Experimental chef Heston Blumenthal famously served up his seafood dish ‘Sound of the Sea’ complete with an iPod that played the sound of lapping waves. The thinking behind this little piece of theatre was that it would enhance the taste of the food. Anyone who has enjoyed fish and chips on a seafront will recognise a truth – they just seem to taste better.
Neuroscience testing backs up this hunch. Although our sense of taste is the primary means by which we assess food, the rest of our senses also kick in. Sight, sound, smell and touch provide valuable information to our brains about how tasty something is likely to be – a valuable lesson to brands carrying out sensory experiences.
In tests, consumers rated brown M&Ms as more chocolatey than green ones even though they were the same. Cadbury found that a more rounded shape to bars was rated as sweeter. In another study, drinkers rated wine as more pleasant if they sampled it while stroking velvet rather than sandpaper. The sound of a cork being popped resulted in participants in another study rating the same wine as of better quality and more appropriate for a celebration.
Restaurants have been smart to this for years, tweaking everything from the colour of the décor and the sightlines to the kitchen, to the music they play and the shape of their plates.
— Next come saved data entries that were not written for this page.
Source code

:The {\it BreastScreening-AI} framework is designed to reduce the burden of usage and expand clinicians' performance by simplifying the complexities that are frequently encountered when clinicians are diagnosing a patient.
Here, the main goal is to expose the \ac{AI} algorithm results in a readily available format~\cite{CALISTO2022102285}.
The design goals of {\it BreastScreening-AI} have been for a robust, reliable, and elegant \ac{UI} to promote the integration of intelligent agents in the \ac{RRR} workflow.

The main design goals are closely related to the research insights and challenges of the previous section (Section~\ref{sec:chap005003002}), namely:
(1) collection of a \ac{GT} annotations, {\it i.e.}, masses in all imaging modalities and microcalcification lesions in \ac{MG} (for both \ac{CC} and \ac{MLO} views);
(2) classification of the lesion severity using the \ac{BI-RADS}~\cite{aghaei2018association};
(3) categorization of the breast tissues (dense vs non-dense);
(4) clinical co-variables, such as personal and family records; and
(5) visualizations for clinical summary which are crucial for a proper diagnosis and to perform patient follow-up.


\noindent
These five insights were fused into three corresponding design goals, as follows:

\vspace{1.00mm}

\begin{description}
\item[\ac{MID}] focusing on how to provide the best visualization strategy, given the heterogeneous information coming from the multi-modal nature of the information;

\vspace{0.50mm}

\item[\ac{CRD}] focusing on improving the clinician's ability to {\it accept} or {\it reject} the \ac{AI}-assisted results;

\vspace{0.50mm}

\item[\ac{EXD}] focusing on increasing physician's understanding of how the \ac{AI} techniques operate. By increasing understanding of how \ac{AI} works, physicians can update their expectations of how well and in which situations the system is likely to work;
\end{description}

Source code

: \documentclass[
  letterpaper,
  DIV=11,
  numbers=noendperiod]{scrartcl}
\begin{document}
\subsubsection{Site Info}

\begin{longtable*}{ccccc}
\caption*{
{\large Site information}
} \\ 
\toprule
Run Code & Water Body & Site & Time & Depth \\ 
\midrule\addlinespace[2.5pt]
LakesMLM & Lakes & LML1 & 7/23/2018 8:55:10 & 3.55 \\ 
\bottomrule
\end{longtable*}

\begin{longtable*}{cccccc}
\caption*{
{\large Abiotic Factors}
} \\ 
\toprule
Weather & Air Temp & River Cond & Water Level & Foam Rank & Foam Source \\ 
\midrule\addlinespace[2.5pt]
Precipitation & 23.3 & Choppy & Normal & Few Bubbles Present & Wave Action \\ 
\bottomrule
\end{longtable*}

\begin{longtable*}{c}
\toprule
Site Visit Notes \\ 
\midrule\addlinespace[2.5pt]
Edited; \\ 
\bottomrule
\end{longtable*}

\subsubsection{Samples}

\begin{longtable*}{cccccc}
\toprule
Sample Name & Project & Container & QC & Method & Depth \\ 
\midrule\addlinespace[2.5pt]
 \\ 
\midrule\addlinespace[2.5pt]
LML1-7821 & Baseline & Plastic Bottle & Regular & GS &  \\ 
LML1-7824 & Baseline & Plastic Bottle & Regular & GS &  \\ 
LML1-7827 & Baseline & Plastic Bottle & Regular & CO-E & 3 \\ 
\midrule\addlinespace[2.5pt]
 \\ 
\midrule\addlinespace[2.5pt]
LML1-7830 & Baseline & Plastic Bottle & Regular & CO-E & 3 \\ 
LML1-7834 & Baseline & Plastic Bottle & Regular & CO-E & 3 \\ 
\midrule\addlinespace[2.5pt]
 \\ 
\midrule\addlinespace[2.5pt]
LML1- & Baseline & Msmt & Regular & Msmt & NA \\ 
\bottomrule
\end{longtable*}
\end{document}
Each of these sends out a subtle signal that enhances the enjoyment of the food.
Brands too are beginning to realise the potential of activities that appeal to more than one sense.
Green & Black’s recently demonstrated the power of a multisensory approach with a campaign to promote the launch of its new Velvet Fruits product. The brand sat the individual down on a high-backed velvet chair, allowing them to taste the product in a relaxed environment. Neuroscience testing found that introducing sensory cues left a positive imprint on consumers, helping increase a person’s motivation to purchase.
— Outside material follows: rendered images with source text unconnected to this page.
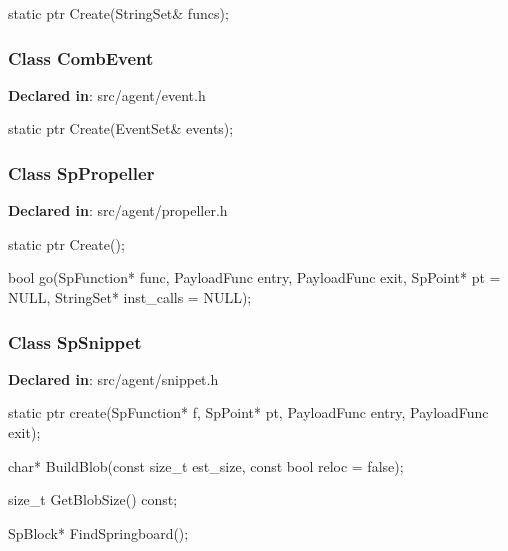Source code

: \begin{apient}
static ptr Create(StringSet& funcs);
\end{apient}
\apidesc{
}

\subsubsection{Class CombEvent}
\textbf{Declared in}: src/agent/event.h

\begin{apient}
static ptr Create(EventSet& events);
\end{apient}
\apidesc{
}

\subsubsection{Class SpPropeller}
\textbf{Declared in}: src/agent/propeller.h

\begin{apient}
static ptr Create();
\end{apient}
\apidesc{
}

\begin{apient}
bool go(SpFunction* func,
        PayloadFunc entry,
        PayloadFunc exit,
        SpPoint* pt = NULL,
        StringSet* inst_calls = NULL);
\end{apient}
\apidesc{
}

\subsubsection{Class SpSnippet}
\textbf{Declared in}: src/agent/snippet.h

\begin{apient}
static ptr create(SpFunction* f,
                  SpPoint* pt,
                  PayloadFunc entry,
                  PayloadFunc exit);
\end{apient}
\apidesc{
}

\begin{apient}
char* BuildBlob(const size_t est_size,
                const bool reloc = false);
\end{apient}
\apidesc{
}

\begin{apient}
size_t GetBlobSize() const;
\end{apient}
\apidesc{
}

\begin{apient}
SpBlock* FindSpringboard();
\end{apient}
\apidesc{
}

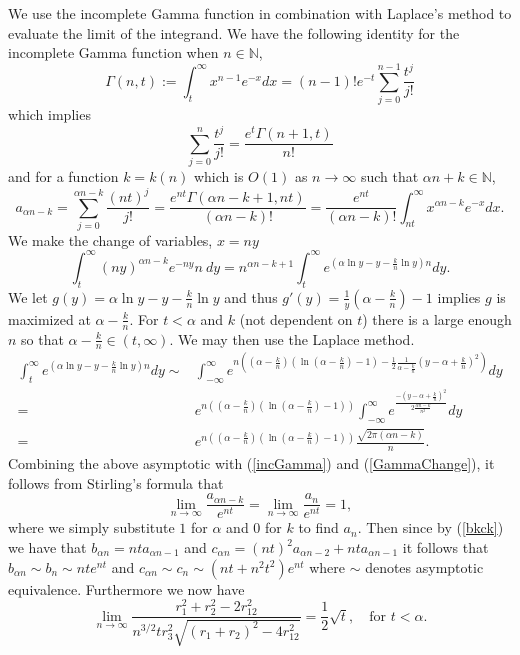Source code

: \documentclass[12pt]{amsart}
\theoremstyle{remark}
\begin{document}
We use the incomplete Gamma function in combination with Laplace's method to evaluate the limit of the integrand.  We have the following identity for the incomplete Gamma function when $n\in\mathbb{N}$,
\[\Gamma(n,t):=\int_t^\infty x^{n-1}e^{-x}dx=(n-1)!e^{-t}\sum_{j=0}^{n-1}\frac{t^j}{j!}\]
which implies
\[\sum_{j=0}^n\frac{t^j}{j!}=\frac{e^t\Gamma(n+1,t)}{n!}\]
and for a function $k=k(n)$ which is $O(1)$ as $n\rightarrow \infty$ such that $\alpha n +k\in\mathbb{N}$,
\begin{equation}
	\label{incGamma}
	a_{\alpha n-k}=\sum_{j=0}^{\alpha n-k}\frac{(nt)^j}{j!}
	=\frac{e^{nt}\Gamma(\alpha n-k+1,nt)}{(\alpha n-k)!}
	=\frac{e^{nt}}{(\alpha n-k)!}\int_{nt}^\infty x^{\alpha n-k}e^{-x}dx.
\end{equation}
We make the change of variables, $x=ny$
\begin{equation}
	\label{GammaChange}
	\int_t^\infty(ny)^{\alpha n-k}e^{-ny}n\ dy
	=n^{\alpha n-k+1}\int_t^\infty e^{(\alpha \ln y-y-\frac{k}{n}\ln y)n}dy.
\end{equation}
We let $g(y)=\alpha \ln y-y-\frac{k}{n}\ln y$ and thus $g'(y)=\frac{1}{y}\left(\alpha-\frac{k}{n}\right)-1$ implies $g$ is maximized at $\alpha-\frac{k}{n}$.  For $t<\alpha$ and $k$ (not dependent on $t$) there is a large enough $n$ so that $\alpha-\frac{k}{n}\in(t,\infty)$.  We may then use the Laplace method.
\begin{align*}
	\int_t^\infty e^{(\alpha\ln y-y-\frac{k}{n}\ln y)n}dy\sim
		&\int_{-\infty}^\infty e^{n\left(\left(\alpha-\frac{k}{n}\right)
		\left(\ln\left(\alpha-\frac{k}{n}\right)-1\right)
		-\frac{1}{2}\frac{1}{\alpha-\frac{k}{n}}
		\left(y-\alpha+\frac{k}{n}\right)^2\right)}dy
	\\=&e^{n\left(\left(\alpha-\frac{k}{n}\right)
		\left(\ln\left(\alpha-\frac{k}{n}\right)-1\right)\right)}
		\int_{-\infty}^\infty e^{\frac{-\left(y-\alpha+\frac{k}{n}\right)^2}
		{2\frac{\alpha n-k}{n^2}}}dy
	\\=&e^{n\left(\left(\alpha-\frac{k}{n}\right)
		\left(\ln\left(\alpha-\frac{k}{n}\right)-1\right)\right)}
		\frac{\sqrt{2\pi(\alpha n-k)}}{n}.
\end{align*}
Combining the above asymptotic with (\ref{incGamma}) and (\ref{GammaChange}), it follows from Stirling's formula that
\[\lim_{n\rightarrow\infty}\frac{a_{\alpha n-k}}{e^{nt}}=\lim_{n\rightarrow\infty}\frac{a_{n}}{e^{nt}}=1,\]
where we simply substitute $1$ for $\alpha$ and $0$ for $k$ to find $a_n$.  Then since by (\ref{bkck}) we have that $b_{\alpha n} = nt a_{\alpha n - 1}$ and $c_{\alpha n} = (nt)^2a_{\alpha n - 2} + nt a_{\alpha n - 1}$ it follows that $b_{\alpha n}\sim b_n\sim nte^{nt}$ and $c_{\alpha n}\sim c_n\sim(nt+n^2t^2)e^{nt}$ where $\sim$ denotes asymptotic equivalence. Furthermore we now have
\[\lim_{n\rightarrow\infty}\frac{r_1^2+r_2^2-2r_{12}^2}{n^{3/2}t r_3^2\sqrt{(r_1+r_2)^2-4r_{12}^2}}=\frac{1}{2}\sqrt{t},\quad\text{for $t<\alpha$}.\]
\end{document}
Boursin did something similar, creating a ‘Sensorium’ using VR and scents wafted over consumers to take them through a virtual fridge full of mouth-watering fresh ingredients. Coke adopted a fresh approach to sensory experiences in Australia where it placed ice cold bottles in chill bags of taxis, presenting passengers with an unexpected thirst quencher on a hot day.
Brands have always understood the power of getting a product into someone’s hand to try it for themselves. However, traditional approaches have tied one hand behind their backs. Rather than restricting themselves to the simple taste test, activities that appeal to more than one sense create a more lasting message, driving home the brand’s appeal, improving recall and appreciation.
And that can only be good for sales. It’s common sense.